Her Passing and Lasting Legacy
Betty Lou Bredemus died on February 19, 2015, in the Los Angeles area after a long battle with lung cancer. Her death came just about a year after the family had already suffered the tragic loss of Nancy Motes, making it an especially heavy stretch for the Roberts clan. Betty was survived by her three older children, Eric, Lisa, and Julia, along with her grandchildren, including actress Emma Roberts, Eric’s daughter, who represents yet another generation carrying the family’s talent forward. Even years after her passing, Julia Roberts continues to honor her mother publicly, sharing rare throwback photos on the anniversary of her death and on her birthday, often with tender captions. Julia has openly credited Betty with teaching her how to be a good parent, which might be the highest tribute a child can offer. The legacy Betty left behind isn’t measured in awards or headlines; it lives on in the careers of her children and grandchildren, and in the quiet, steady love she gave a family that changed the face of American entertainment.
FAQs
Who was Betty Lou Bredemus?
Betty Lou Bredemus was an American actress and acting coach best known as the mother of Julia Roberts, Eric Roberts, and Lisa Roberts Gillan. She was the matriarch of the Roberts acting family and also served in the United States Air Force.
Who were Betty Lou Bredemus’ parents?
Her father was Wendell John Bredemus, a football player, and her mother was Elizabeth Ellen Billingsley. She was born to them in Minneapolis, Minnesota, in 1934.
How old was Betty Lou Bredemus when she died?
Betty Lou Bredemus was 80 years old when she passed away. She died on February 19, 2015, after a battle with lung cancer.
How many children did Betty Lou Bredemus have?
She had four children: Eric Roberts, Lisa Roberts Gillan, and Julia Roberts from her marriage to Walter Grady Roberts, plus Nancy Motes from her second marriage to Michael Motes.

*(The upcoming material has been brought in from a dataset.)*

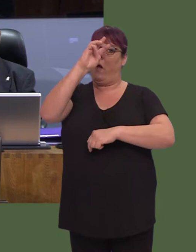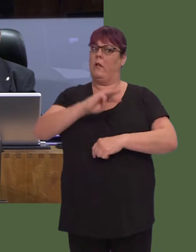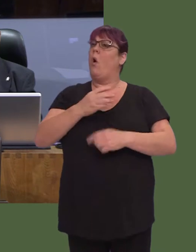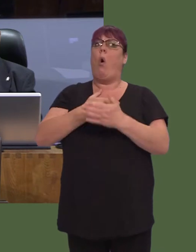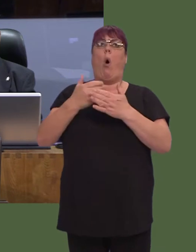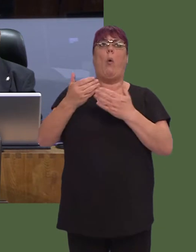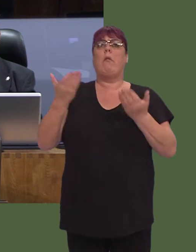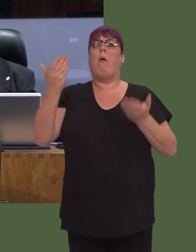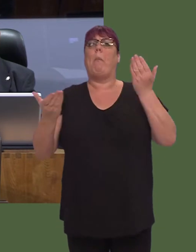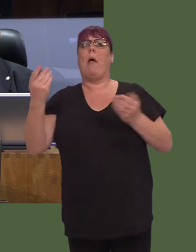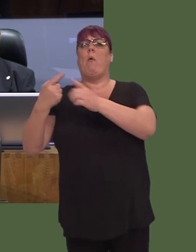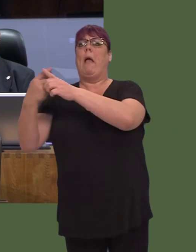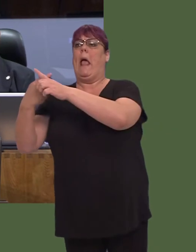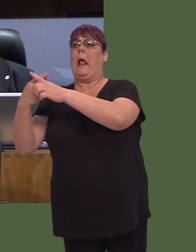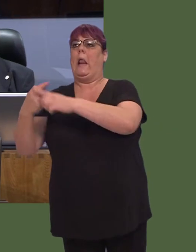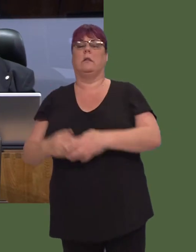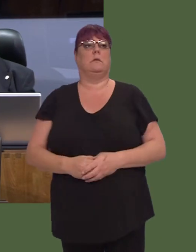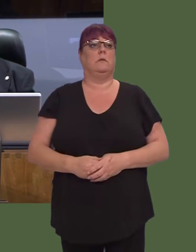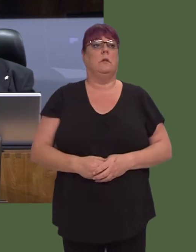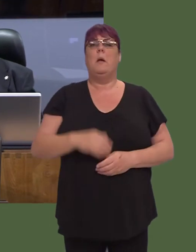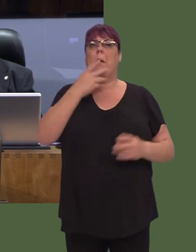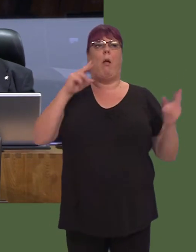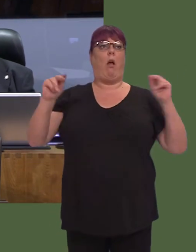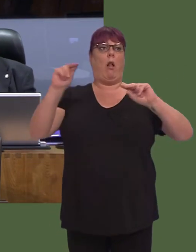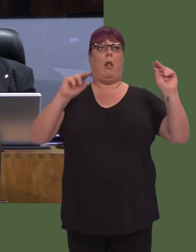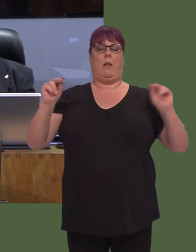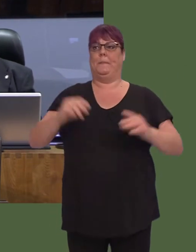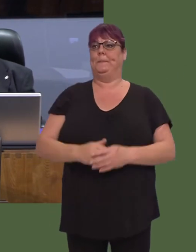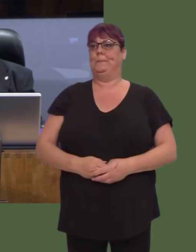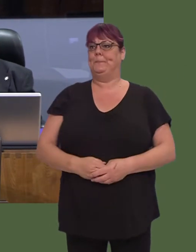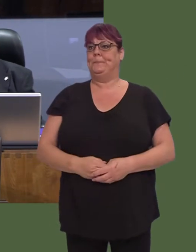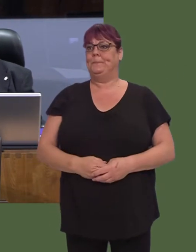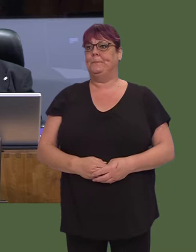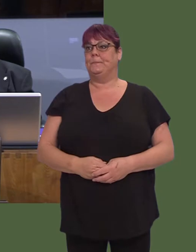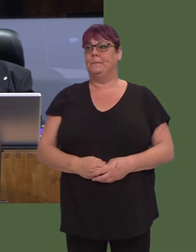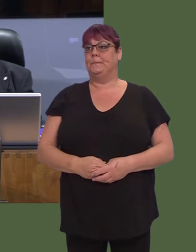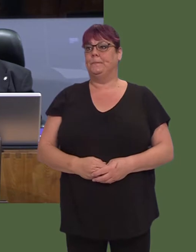Let me give you some of the figures. [Interruption.] Let me give youó[Interruption.] Let me give you some of the figures.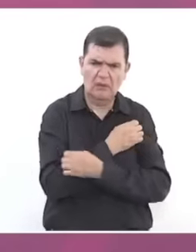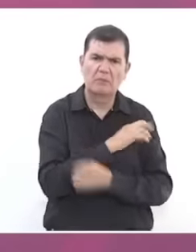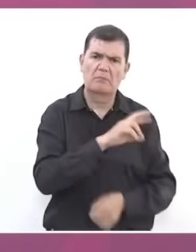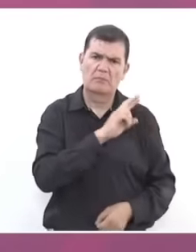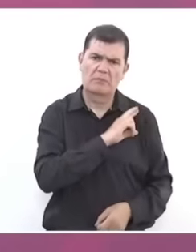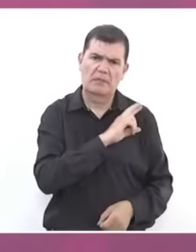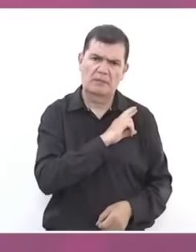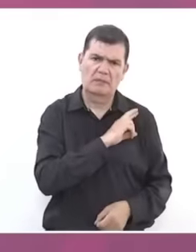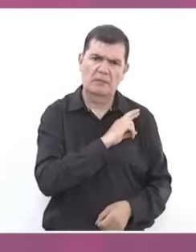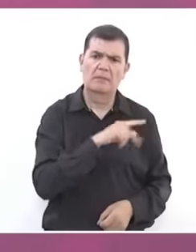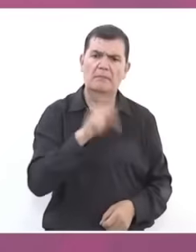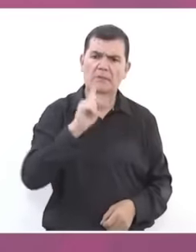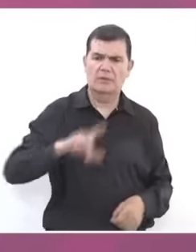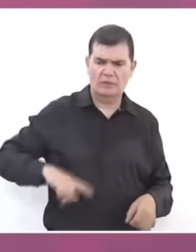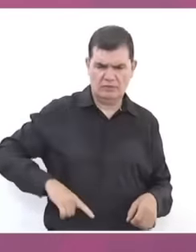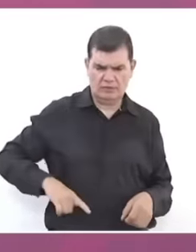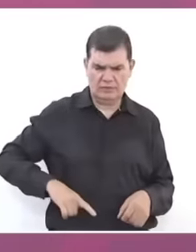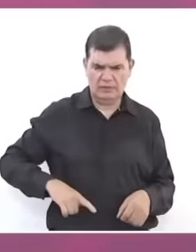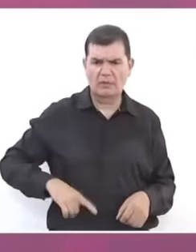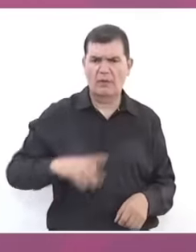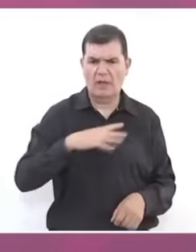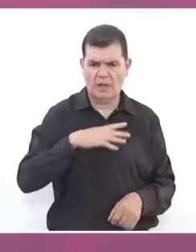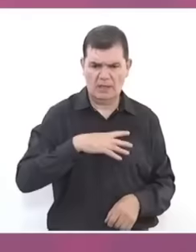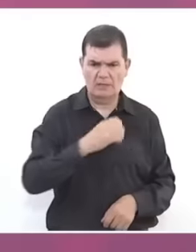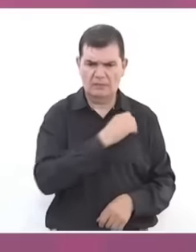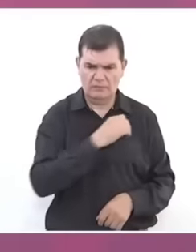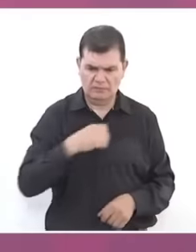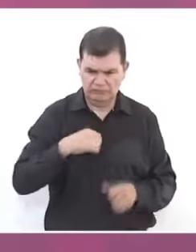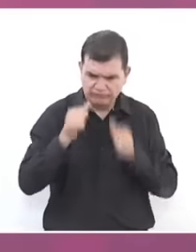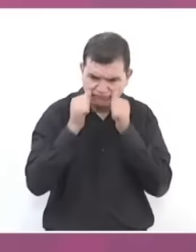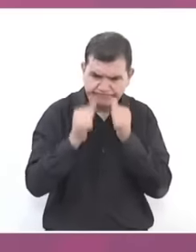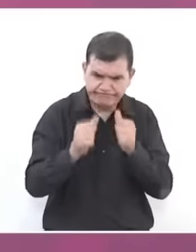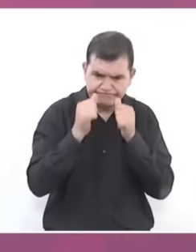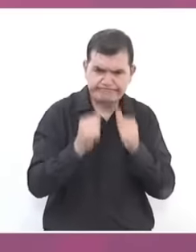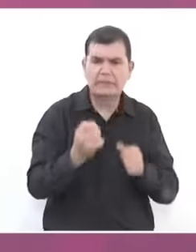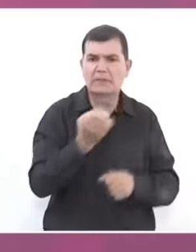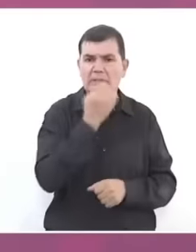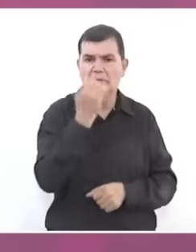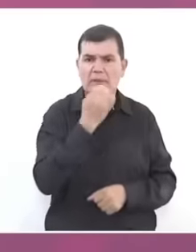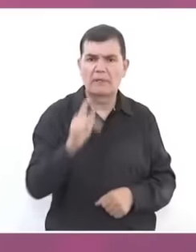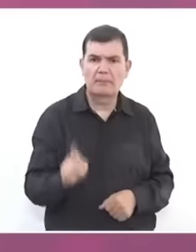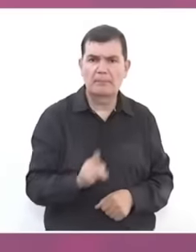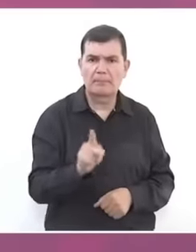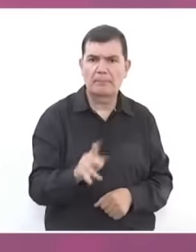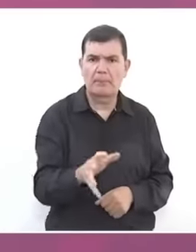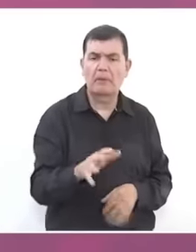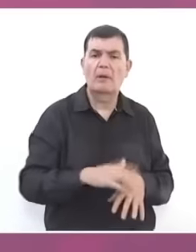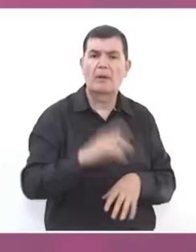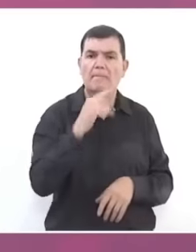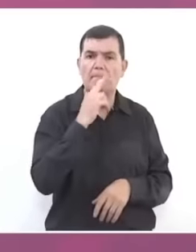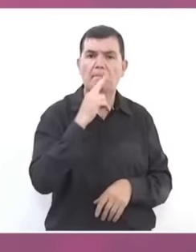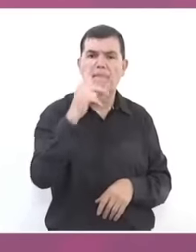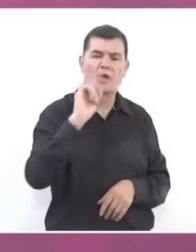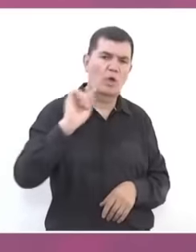government has the obligation to attend to public schools. Because it is also the best of all education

What was Betty Lou Bredemus’ net worth?
Her exact net worth was never officially confirmed, with online estimates ranging from roughly $100,000 to $1.5 million. Her career as an actress and acting coach was modest compared to the enormous wealth her children later earned.
Conclusion
Betty Lou Bredemus lived a life that was far richer and more layered than the simple label of “Julia Roberts’ mother” suggests. From her Midwest childhood and her surprising stint in the Air Force, to her theatrical partnership with Walter Grady Roberts and the beloved acting workshop that touched families like the Kings, she built something meaningful long before her children became famous. She weathered a painful second marriage, kept her family grounded through financial and personal storms, and quietly passed her love of the arts down to a generation of performers who would go on to conquer Hollywood. When you look at Eric, Lisa, Julia, and Emma Roberts, you’re really looking at Betty’s legacy in motion. She may have preferred life out of the spotlight, but her fingerprints are all over one of America’s most enduring acting families, and that’s a legacy no net worth figure could ever capture.